No amount of legal gymnastics can change the substance of what is being proposed.
The Constitution bars any amendment that benefits a sitting or former officeholder by extending their time in office.
President Mnangagwa, having already held the office before any proposed amendment, is constitutionally disqualified from benefiting from such changes.
Of course, even Section 328(7) itself can be amended.
There is nothing unlawful about that in principle.
But—and this is the part Ziyambi carefully avoids—such an amendment is subject to what constitutional scholars refer to as a “double lock” or sequential safeguard.
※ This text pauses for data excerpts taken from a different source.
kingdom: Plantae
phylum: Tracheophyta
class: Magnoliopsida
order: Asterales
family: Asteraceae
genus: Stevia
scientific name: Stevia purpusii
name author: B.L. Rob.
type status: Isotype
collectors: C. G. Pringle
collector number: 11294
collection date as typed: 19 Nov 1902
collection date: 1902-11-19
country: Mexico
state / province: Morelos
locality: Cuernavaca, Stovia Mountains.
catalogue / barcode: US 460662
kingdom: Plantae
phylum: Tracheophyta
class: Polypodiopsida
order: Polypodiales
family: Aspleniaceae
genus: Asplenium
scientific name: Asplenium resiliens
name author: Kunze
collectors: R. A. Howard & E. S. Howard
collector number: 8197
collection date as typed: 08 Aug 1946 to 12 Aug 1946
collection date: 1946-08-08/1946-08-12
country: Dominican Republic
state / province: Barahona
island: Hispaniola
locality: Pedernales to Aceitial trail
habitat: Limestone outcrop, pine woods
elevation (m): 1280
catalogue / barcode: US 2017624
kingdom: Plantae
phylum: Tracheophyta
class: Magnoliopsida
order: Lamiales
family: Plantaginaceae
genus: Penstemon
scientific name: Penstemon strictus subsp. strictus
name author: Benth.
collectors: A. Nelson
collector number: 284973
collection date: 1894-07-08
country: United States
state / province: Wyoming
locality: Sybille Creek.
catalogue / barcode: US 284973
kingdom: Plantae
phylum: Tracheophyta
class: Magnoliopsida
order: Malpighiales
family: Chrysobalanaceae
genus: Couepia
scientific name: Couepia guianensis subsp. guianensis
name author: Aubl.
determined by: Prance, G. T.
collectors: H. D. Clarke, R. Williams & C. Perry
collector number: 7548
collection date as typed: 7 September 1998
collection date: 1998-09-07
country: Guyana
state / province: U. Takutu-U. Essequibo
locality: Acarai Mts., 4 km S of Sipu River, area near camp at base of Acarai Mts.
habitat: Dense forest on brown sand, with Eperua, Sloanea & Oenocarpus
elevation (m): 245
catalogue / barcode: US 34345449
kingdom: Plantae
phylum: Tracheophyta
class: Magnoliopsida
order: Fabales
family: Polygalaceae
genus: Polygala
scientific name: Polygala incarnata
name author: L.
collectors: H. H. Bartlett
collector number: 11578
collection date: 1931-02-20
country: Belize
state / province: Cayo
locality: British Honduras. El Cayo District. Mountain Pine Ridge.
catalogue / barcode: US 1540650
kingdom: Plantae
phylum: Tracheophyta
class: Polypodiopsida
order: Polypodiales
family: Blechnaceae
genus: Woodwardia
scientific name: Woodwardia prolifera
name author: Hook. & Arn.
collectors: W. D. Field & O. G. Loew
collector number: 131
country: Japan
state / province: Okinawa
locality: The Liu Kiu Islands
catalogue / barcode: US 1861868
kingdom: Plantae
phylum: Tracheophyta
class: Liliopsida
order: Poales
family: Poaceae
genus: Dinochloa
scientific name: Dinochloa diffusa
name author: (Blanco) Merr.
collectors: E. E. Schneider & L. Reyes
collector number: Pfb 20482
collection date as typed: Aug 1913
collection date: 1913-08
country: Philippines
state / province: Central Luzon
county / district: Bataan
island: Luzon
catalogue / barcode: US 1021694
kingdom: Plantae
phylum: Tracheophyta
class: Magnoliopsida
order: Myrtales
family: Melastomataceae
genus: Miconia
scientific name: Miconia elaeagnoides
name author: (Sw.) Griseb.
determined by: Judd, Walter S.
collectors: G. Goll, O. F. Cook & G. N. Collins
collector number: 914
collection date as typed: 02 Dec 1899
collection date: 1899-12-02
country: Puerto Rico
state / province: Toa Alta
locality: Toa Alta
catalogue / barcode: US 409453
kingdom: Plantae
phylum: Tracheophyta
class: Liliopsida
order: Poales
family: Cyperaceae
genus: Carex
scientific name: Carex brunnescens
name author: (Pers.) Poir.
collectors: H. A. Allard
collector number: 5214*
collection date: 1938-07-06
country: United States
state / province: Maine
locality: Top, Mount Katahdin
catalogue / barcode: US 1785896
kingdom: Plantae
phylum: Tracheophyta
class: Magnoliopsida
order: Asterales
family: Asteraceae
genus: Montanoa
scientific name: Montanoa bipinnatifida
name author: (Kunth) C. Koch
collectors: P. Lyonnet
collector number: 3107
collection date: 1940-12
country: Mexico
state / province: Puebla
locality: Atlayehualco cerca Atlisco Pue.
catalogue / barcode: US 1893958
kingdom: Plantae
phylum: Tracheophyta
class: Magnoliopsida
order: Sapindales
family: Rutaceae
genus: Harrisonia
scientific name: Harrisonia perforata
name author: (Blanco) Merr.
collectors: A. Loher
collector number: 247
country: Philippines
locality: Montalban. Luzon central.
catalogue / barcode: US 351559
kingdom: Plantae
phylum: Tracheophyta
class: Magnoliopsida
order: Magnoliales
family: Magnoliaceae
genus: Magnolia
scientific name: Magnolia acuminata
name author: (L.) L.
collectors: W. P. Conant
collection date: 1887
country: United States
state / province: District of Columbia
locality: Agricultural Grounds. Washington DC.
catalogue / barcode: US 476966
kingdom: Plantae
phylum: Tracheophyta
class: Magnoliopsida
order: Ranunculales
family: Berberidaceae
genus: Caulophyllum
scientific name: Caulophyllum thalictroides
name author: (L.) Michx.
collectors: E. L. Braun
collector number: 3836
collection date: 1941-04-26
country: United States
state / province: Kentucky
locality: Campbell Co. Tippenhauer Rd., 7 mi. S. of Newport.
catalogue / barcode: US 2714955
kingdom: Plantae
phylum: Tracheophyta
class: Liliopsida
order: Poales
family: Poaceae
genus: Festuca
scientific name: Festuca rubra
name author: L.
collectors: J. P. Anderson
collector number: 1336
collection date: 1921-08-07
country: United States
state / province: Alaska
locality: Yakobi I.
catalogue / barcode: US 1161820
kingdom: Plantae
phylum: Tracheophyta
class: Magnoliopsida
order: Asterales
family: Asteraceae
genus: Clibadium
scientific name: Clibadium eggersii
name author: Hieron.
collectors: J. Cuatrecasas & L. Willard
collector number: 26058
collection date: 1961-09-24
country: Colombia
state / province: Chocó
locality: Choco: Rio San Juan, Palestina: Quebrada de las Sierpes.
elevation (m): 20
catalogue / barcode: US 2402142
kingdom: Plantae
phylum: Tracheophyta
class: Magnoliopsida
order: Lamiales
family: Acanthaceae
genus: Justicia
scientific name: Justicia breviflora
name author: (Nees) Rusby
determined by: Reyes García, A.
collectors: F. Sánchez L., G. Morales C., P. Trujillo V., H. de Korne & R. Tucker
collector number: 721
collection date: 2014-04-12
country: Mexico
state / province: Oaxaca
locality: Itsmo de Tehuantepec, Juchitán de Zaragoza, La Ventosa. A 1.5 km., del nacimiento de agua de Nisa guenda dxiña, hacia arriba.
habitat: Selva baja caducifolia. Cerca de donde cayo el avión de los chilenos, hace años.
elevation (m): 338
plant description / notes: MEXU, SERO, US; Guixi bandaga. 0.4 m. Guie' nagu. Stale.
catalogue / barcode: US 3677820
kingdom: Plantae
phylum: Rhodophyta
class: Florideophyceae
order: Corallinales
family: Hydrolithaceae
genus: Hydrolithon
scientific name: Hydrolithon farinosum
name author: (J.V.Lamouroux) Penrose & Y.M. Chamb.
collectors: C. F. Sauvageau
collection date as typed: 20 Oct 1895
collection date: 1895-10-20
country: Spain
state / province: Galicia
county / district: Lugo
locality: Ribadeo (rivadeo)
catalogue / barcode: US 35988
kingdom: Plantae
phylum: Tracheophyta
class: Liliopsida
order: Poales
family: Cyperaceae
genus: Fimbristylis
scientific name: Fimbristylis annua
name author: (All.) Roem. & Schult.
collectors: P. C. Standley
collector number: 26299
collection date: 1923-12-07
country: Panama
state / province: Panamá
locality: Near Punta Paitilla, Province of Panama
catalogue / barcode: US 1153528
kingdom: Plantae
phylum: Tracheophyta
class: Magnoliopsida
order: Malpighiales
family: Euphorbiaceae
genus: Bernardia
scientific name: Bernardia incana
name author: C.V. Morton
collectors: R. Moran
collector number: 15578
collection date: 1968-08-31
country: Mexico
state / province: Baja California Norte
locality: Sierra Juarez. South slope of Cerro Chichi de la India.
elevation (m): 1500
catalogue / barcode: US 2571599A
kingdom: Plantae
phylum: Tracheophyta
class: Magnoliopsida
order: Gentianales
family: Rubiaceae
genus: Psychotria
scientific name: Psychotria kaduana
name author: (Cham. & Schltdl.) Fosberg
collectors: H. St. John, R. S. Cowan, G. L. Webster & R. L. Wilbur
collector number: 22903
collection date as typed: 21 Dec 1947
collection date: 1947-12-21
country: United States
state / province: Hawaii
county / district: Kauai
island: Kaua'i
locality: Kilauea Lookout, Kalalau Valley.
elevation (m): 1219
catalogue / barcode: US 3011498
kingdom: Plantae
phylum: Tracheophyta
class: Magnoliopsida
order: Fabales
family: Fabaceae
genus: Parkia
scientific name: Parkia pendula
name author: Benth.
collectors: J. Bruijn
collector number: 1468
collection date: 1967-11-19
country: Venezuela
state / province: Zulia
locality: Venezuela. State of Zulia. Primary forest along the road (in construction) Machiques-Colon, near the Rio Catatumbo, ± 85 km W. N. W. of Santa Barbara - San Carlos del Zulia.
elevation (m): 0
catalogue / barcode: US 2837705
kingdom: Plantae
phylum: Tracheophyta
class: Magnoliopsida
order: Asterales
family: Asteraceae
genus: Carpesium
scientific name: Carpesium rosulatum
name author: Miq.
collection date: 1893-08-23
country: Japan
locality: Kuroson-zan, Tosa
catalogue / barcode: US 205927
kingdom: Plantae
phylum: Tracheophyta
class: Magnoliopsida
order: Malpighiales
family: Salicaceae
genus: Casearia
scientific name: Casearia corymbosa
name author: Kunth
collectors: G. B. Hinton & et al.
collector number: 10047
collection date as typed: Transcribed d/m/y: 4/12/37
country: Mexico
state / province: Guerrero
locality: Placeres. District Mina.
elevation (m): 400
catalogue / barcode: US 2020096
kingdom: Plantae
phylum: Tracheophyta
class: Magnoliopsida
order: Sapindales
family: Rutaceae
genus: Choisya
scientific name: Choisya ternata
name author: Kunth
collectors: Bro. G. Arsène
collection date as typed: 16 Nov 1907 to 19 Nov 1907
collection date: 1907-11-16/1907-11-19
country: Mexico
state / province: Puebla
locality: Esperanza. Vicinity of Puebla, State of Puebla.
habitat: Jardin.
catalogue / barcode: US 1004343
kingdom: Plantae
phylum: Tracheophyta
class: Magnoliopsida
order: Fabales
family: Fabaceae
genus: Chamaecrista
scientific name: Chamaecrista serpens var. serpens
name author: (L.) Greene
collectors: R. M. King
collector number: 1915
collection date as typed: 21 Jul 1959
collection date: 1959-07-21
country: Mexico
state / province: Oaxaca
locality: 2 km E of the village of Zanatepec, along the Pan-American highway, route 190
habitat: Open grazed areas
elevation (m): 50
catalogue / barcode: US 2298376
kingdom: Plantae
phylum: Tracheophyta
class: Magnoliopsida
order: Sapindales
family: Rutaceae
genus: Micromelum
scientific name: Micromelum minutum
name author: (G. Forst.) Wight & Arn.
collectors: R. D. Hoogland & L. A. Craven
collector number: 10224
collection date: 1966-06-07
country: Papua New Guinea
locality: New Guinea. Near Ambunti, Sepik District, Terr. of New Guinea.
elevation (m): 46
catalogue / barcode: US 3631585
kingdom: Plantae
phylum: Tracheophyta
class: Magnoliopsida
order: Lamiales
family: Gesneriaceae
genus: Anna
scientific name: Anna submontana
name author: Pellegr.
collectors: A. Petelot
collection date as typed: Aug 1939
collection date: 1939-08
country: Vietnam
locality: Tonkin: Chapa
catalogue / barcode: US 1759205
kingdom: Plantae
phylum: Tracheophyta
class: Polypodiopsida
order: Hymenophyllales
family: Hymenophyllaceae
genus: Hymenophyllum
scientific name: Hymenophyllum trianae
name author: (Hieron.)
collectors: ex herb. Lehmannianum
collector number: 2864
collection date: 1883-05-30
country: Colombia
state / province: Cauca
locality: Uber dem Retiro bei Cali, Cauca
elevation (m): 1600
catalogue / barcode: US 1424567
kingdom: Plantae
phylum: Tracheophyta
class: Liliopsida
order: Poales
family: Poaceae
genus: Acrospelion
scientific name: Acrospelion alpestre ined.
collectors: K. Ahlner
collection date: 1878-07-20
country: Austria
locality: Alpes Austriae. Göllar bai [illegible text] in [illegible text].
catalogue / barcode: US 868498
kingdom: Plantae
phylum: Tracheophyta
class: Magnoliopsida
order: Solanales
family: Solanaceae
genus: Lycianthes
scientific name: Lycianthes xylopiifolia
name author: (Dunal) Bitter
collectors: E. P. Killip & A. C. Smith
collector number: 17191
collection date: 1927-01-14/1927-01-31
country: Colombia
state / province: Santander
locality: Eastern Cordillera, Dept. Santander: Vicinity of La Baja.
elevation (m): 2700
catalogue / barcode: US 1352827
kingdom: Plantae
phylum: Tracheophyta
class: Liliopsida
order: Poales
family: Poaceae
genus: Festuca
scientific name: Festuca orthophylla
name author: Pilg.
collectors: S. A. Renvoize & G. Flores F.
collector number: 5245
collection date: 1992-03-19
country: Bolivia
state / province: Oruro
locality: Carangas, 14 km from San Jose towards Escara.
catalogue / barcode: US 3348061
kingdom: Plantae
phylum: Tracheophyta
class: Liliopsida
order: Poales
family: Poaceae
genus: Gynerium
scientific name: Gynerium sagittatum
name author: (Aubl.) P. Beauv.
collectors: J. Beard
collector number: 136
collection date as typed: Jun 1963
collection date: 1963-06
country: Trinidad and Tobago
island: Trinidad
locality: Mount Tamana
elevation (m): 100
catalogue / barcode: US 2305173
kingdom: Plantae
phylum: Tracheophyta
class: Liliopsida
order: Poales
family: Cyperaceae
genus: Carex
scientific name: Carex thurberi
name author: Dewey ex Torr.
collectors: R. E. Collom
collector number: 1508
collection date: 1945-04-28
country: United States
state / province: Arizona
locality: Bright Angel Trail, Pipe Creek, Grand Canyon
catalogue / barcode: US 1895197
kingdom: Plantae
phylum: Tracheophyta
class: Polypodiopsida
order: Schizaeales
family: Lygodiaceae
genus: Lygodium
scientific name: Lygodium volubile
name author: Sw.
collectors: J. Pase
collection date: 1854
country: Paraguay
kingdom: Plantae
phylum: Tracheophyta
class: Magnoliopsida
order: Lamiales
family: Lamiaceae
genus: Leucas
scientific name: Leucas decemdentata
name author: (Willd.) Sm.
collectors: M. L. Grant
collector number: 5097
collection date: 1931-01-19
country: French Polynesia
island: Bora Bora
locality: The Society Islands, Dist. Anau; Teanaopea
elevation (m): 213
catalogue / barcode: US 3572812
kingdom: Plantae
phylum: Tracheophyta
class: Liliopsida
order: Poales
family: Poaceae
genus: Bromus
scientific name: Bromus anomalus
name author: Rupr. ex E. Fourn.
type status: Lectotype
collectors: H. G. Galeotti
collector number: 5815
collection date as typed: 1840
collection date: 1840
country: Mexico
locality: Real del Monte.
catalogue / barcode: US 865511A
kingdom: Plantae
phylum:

Section 328(8) requires not only a two-thirds majority in both Houses of Parliament, but also approval by a national referendum.
This is no accident.
The framers of the Constitution anticipated precisely this kind of political temptation and erected high barriers to prevent self-serving alterations to the democratic order.
Moreover, because the two-term limit and the five-year term length are distinct constitutional provisions, altering both in a way that allows an incumbent to benefit would logically require two separate referendums.
One referendum would be needed to amend the term-limit restriction itself, and another to amend the clause preventing incumbents from benefiting from such changes.
This sequential logic ensures that the people—not politicians—have the final say on fundamental changes to their governance system.
It is this referendum hurdle that those pushing the so-called ED2030 agenda fear the most.
In a country where nearly 80 percent of the population lives in poverty, where public services are in collapse, and where corruption has become normalized, it is difficult to imagine Zimbabweans voting to extend the rule of the very individual under whose leadership their suffering has deepened.
This is why the debate is being deliberately distorted.
Pretending that critics are opposed to constitutional amendment in general is far easier than admitting that the real obstacle is the people themselves.
Even if such amendments were to pass legally, they would still raise serious political and ethical concerns.
Term limits exist for sound reasons.
They prevent the concentration of power, encourage leadership renewal, reduce the risk of authoritarianism, and promote institutional stability.
They also send a powerful signal that no individual is indispensable to the nation.
Once term limits are removed or manipulated to suit one leader, they become meaningless, and future leaders will feel equally entitled to bend the rules for their own benefit.
Zimbabwe’s tragic history is littered with the consequences of leaders who overstayed their welcome.
Weak institutions, economic collapse, political violence, and national stagnation thrive where power is personalized rather than constrained.
Undermining term limits may solve a short-term political problem for ZANU-PF, but it creates long-term instability for the country.
The deliberate misrepresentation of public opposition to these amendments betrays a ruling elite that knows its argument is indefensible.
A Constitution is not amended lightly, and certainly not to serve the ambitions of a single individual.
When those in power resort to caricaturing critics and trivializing legitimate concerns, it reveals not confidence, but fear.
So yes, Mr Ziyambi, the Constitution can indeed be amended.
No one disputes that.
But it must be amended lawfully, transparently, and in good faith.
Anything else is not constitutionalism; it is constitutional vandalism.
And Zimbabweans are right to resist it.